Making sense of the taxi industry’s Uber crisis: The brief outline of an ‘idiot-proof’ guide for confused politicians, disinterested media and a misinformed public

The advocate general of the European court of justice (e.g. The Guardian 12/5/2017) recently determined that Uber provides a transport service (rather than merely a digital service as it has regularly insisted) and therefore should be regulated as a conventional transport company. This was at last some relevant high-level legal and policy recognition of what global taxi industries have long been saying yet ignored or misunderstood. This includes groups of Uber’s own drivers who have taken legal actions against this ultimately conventional off-shore corporate monopoly raider and tax avoider. This is also on the basis that they have been deceived by a company which, in any case, has dishonestly promoted work opportunities whilst aiming to have a global monopoly with driverless cars in the future. And when a prominent financial analysist Hamish Douglas also recently (AFR, 24/5/2017) pointed out that Uber is effectively a non-sustainable ‘ponzi scheme’ – he was reinforcing a similar conclusion we put on record in a June 2016 report to the Qld Government’s OPT Review (Richards, 24/6/2016).

## [Task item A]
Duplicate the stretch of the listing from its start through the line containing "partido a tu", omitting the pictures.
The piece on the taxi industry's Uber crisis has no connection to the listing.

## [Exercise materials]
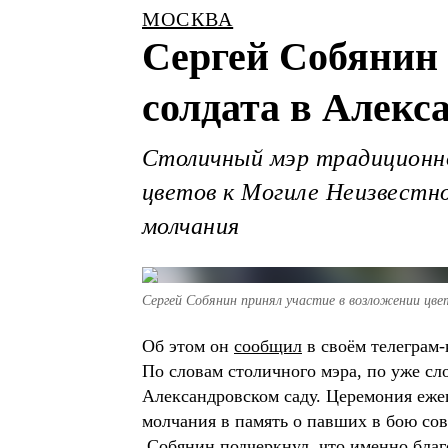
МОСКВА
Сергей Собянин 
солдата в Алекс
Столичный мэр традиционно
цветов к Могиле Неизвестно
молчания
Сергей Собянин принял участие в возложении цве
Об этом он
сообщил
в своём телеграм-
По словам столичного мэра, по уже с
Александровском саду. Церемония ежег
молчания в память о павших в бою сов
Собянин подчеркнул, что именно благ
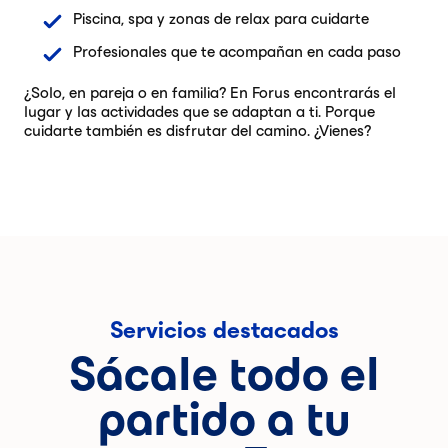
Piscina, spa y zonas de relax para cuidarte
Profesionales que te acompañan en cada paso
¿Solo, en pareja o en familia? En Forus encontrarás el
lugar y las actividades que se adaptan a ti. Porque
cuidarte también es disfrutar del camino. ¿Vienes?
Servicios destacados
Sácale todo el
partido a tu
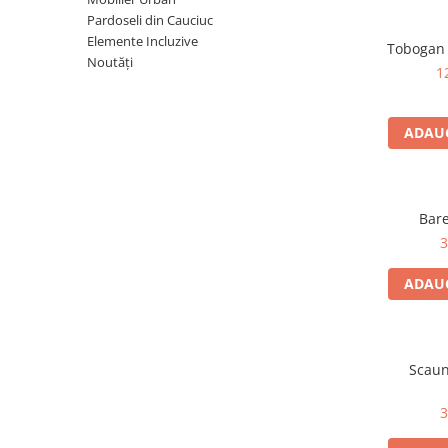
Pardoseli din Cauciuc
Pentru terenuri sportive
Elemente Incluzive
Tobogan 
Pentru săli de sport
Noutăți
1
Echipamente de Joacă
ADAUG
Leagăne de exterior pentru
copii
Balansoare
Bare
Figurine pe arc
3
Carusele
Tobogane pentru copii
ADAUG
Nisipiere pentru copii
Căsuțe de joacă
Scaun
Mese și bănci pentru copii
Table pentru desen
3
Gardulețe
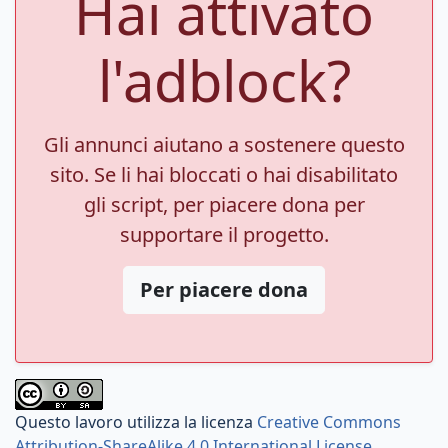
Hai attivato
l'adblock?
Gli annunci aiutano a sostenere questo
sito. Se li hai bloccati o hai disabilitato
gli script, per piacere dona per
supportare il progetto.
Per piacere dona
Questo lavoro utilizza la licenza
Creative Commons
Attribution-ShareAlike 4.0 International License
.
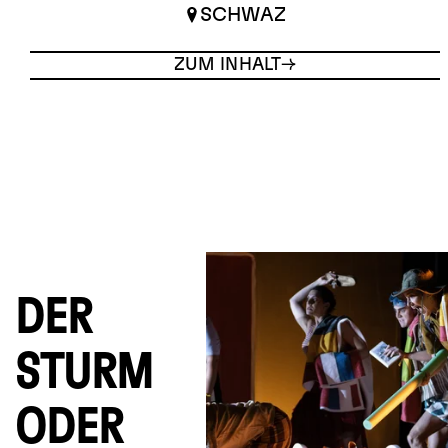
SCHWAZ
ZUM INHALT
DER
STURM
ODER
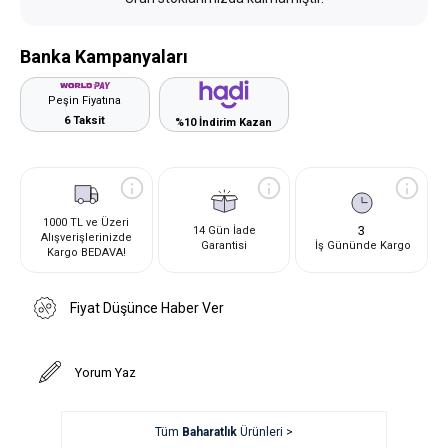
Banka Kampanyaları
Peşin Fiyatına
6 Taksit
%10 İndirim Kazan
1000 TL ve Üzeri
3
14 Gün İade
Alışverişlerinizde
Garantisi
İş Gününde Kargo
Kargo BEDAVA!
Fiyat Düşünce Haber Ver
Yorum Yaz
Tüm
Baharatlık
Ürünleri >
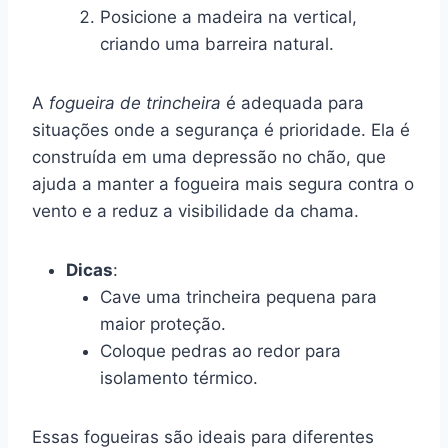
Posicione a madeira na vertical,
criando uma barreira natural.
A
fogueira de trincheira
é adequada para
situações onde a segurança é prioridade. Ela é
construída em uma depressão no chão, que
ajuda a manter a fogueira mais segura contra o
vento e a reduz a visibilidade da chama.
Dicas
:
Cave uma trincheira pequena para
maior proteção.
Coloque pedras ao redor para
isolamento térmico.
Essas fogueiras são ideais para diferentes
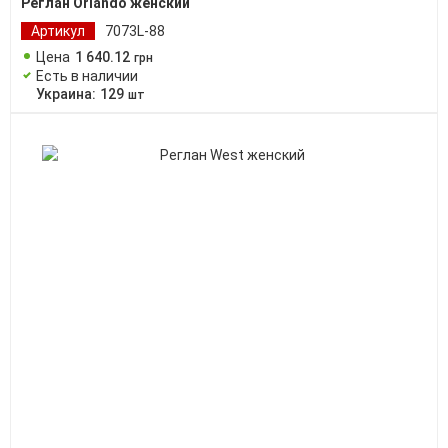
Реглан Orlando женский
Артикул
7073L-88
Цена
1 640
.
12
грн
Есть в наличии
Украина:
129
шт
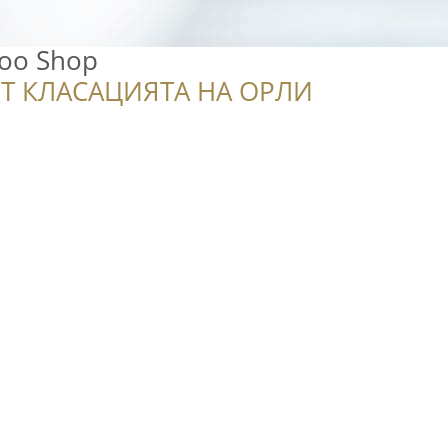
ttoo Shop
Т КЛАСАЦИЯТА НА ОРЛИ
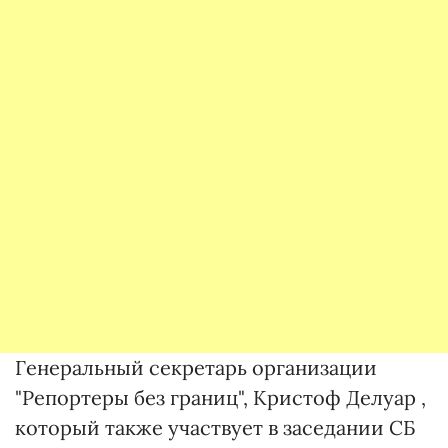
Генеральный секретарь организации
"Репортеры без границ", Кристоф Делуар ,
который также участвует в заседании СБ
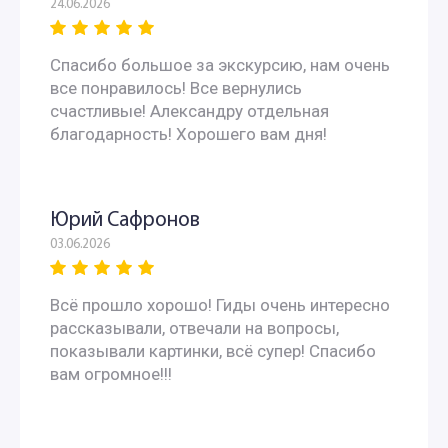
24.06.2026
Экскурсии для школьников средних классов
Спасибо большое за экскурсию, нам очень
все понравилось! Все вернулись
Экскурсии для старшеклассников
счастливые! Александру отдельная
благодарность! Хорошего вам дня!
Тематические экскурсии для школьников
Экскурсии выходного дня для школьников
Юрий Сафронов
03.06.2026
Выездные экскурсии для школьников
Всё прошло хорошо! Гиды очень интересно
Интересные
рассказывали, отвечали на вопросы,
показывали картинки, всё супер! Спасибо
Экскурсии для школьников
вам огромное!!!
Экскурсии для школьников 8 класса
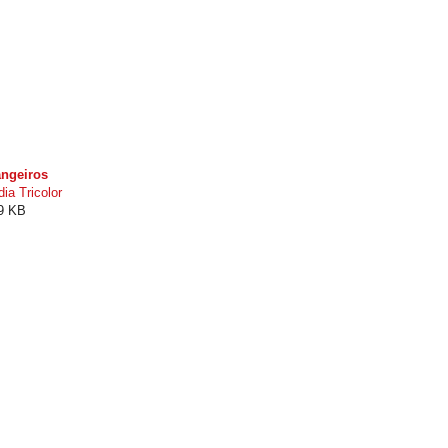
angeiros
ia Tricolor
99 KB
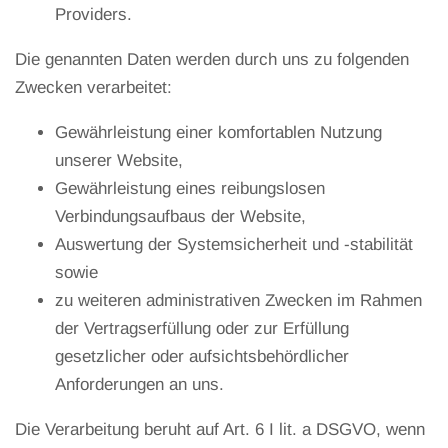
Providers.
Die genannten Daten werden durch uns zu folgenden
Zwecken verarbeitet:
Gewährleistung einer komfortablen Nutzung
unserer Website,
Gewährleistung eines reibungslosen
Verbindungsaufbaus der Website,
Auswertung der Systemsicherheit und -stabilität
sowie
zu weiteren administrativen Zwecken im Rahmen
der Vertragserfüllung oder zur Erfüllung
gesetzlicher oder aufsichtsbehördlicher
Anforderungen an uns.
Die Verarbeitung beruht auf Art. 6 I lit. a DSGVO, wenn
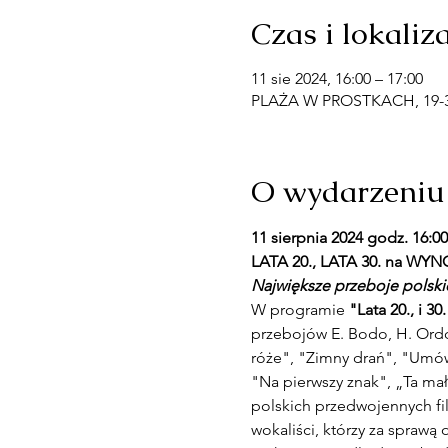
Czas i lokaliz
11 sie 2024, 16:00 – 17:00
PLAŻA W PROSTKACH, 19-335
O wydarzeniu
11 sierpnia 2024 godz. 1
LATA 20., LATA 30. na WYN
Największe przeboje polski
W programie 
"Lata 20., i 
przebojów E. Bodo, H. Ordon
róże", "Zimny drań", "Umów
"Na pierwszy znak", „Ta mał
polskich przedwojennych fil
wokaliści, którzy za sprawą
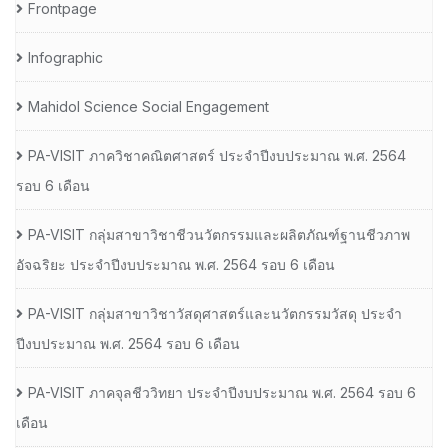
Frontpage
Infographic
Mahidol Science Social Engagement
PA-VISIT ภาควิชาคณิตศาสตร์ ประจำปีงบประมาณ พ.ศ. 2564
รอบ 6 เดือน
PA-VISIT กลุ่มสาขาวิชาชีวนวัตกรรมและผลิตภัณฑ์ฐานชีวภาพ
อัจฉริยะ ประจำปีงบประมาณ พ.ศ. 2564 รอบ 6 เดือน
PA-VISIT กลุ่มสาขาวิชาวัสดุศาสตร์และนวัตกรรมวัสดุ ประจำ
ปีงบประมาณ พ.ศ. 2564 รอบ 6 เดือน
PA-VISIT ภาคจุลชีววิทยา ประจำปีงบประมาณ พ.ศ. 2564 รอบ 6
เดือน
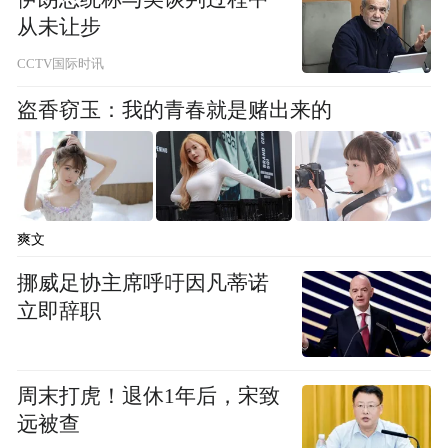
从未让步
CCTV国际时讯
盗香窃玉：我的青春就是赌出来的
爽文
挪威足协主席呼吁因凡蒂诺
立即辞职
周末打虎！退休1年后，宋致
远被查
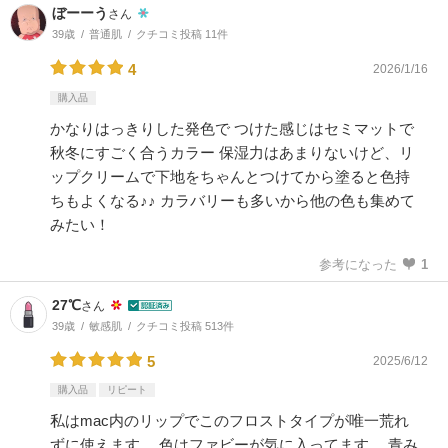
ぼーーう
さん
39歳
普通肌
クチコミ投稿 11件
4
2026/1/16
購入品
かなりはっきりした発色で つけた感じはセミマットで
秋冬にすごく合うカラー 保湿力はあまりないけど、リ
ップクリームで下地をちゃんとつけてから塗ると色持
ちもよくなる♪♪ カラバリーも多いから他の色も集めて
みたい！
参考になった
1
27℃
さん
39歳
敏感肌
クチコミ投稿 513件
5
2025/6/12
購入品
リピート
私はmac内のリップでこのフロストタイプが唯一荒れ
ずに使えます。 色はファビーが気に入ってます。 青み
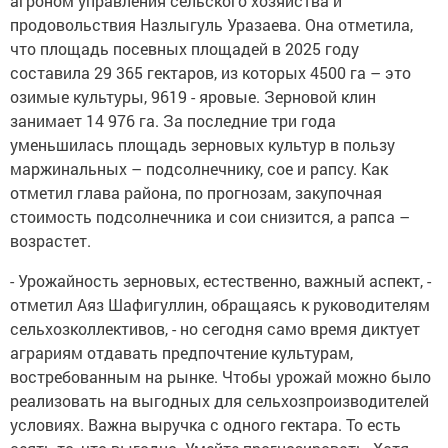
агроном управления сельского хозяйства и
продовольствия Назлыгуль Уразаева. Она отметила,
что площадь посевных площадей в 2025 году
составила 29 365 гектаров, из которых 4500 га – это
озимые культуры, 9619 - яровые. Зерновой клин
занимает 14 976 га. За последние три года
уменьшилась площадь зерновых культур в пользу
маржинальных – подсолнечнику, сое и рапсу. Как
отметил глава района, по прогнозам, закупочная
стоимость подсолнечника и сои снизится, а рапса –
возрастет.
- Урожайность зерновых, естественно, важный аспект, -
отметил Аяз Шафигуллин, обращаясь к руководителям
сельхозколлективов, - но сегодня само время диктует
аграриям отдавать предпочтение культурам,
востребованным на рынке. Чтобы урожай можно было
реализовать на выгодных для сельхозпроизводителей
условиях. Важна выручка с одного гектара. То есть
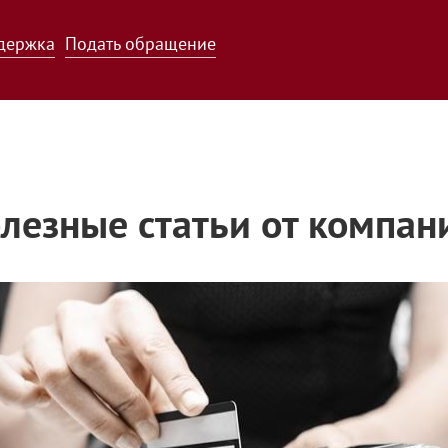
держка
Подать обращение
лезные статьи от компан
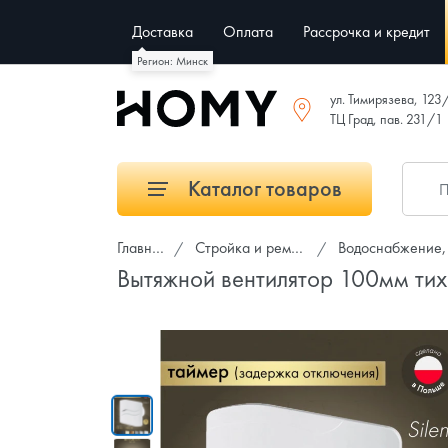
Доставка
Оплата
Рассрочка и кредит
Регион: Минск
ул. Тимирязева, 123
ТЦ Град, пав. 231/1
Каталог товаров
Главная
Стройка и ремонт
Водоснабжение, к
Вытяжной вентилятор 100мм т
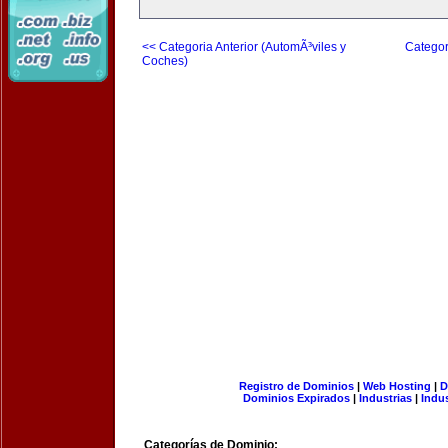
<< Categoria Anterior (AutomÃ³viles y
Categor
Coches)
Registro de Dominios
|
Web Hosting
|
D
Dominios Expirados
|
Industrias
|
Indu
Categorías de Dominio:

## [Task item B]
In the piece on the taxi industry's Uber crisis, what kind of service did the advocate general of the European court of justice determine Uber provides?

## [Expected answer A]
МОСКВА
Сергей Собянин 
солдата в Алекс
Столичный мэр традиционно
цветов к Могиле Неизвестно
молчания
Сергей Собянин принял участие в возложении цве
Об этом он
сообщил
в своём телеграм-
По словам столичного мэра, по уже с
Александровском саду. Церемония ежег
молчания в память о павших в бою сов
Собянин подчеркнул, что именно благ
Piscina, spa y zonas de relax para cuidarte
Profesionales que te acompañan en cada paso
¿Solo, en pareja o en familia? En Forus encontrarás el
lugar y las actividades que se adaptan a ti. Porque
cuidarte también es disfrutar del camino. ¿Vienes?
Servicios destacados
Sácale todo el
partido a tu

## [Expected answer B]
A transport service, so Uber should be regulated as a conventional transport company.